Why Age Affects Diet

Before we move into what foods your aging parent or relative should be eating, it’s important to know exactly why their eating habits might need to change.

To start, as we age, our metabolism slows down. Additionally, health issues may cause us to engage in less physical activity. As a result, we may need to cut back on calories so as not to gain weight — when we eat more calories than we burn, we start to put on unhealthy weight.

On the opposite end of that, we need to ensure we’re getting enough calories, too. Age can lead to a loss of appetite in some cases, and if your loved one is eating significantly less, this can lead to malnutrition and bigger health problems.

How to Form Healthy Eating Habits

It’s important to consider that your loved one may not want to change or alter his or her diet. Staying patient is key and incorporating or removing one food category at a time allows for an easier transition.

While your loved one’s actual nutritional needs can vary based on their medical conditions and body type, here are some basic structures to put in place:

1. Eat Foods Rich in Nutrients

While the food pyramid we learned about in grade school doesn’t exactly hold up these days, we can still get a grasp on what foods are healthy: fruits, vegetables, lean meats, whole grains, and nuts are a good place to start.

2. Drink Plenty of Water

Drinking at least 8 glasses of water per day still holds up as we age.
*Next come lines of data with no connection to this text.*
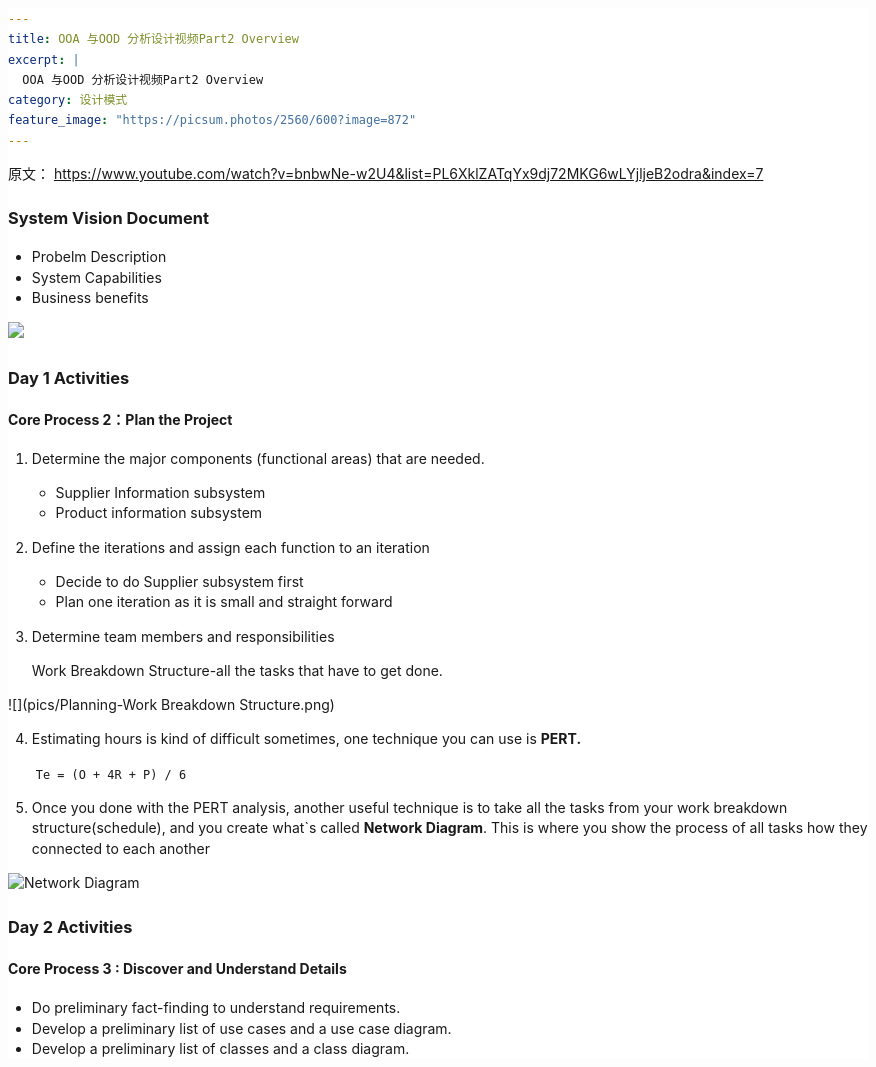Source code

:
 ```yaml
---
title: OOA 与OOD 分析设计视频Part2 Overview
excerpt: |
  OOA 与OOD 分析设计视频Part2 Overview
category: 设计模式
feature_image: "https://picsum.photos/2560/600?image=872"
---
```

原文： https://www.youtube.com/watch?v=bnbwNe-w2U4&list=PL6XklZATqYx9dj72MKG6wLYjljeB2odra&index=7


###   System Vision Document

- Probelm Description
- System Capabilities
- Business benefits

![](pics/SystemVisionDocument.png)

### Day 1 Activities

#### Core Process 2：Plan the Project

1. Determine the major components (functional areas) that are needed.

   - Supplier Information subsystem
   - Product information subsystem

2. Define the iterations and assign each function to an iteration 

   - Decide to do Supplier subsystem first
   - Plan one iteration as it is small and straight forward

3. Determine team members and responsibilities

   Work Breakdown Structure-all the tasks that have to get done.

![](pics/Planning-Work Breakdown Structure.png)

4. Estimating hours is kind of difficult sometimes, one technique you can use is **PERT.**

   ​	` Te = (O + 4R + P) / 6 `

5. Once you done with the PERT analysis, another useful technique is to take all the tasks from your work breakdown structure(schedule), and you create what`s called **Network Diagram**. This is where you show the process of all tasks how they connected to each another

![Network Diagram](pics/NetworkDiagram.png)

### Day 2 Activities

#### Core Process 3 : Discover and Understand Details

- Do preliminary fact-finding to understand requirements.
- Develop a preliminary list of use cases and a use case diagram.
- Develop a preliminary list of classes and a class diagram.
It’s important to remind your loved one to stay hydrated — perhaps even give them a refillable water bottle so that they know exactly how much water they’re drinking.

3. Eat Plenty of Fiber

If your loved one is already eating a well-balanced diet, fiber should be a part of it to ensure a healthy digestive system. However, if it’s tough for them to eat enough fruits, veggies, beans and lentils, try offering a fiber supplement, instead.

4. Add Supplements

You might find your loved one is opposed to eating certain foods where they’ll get many of their vitamins and minerals, which is where supplements like magnesium, calcium, and vitamin D can help — just be sure to check with their doctor first.

5. Make it Fun

Helping your loved one change his or her diet can also be fun for both of you. You can create new memories by helping cook recipes together and find new dishes you can both enjoy.

Helping your loved one change his or her diet and incorporate healthier eating habits is essential to their overall well-being, and your peace of mind. Start small and build from there — forming new habits takes time, but it will be worth it.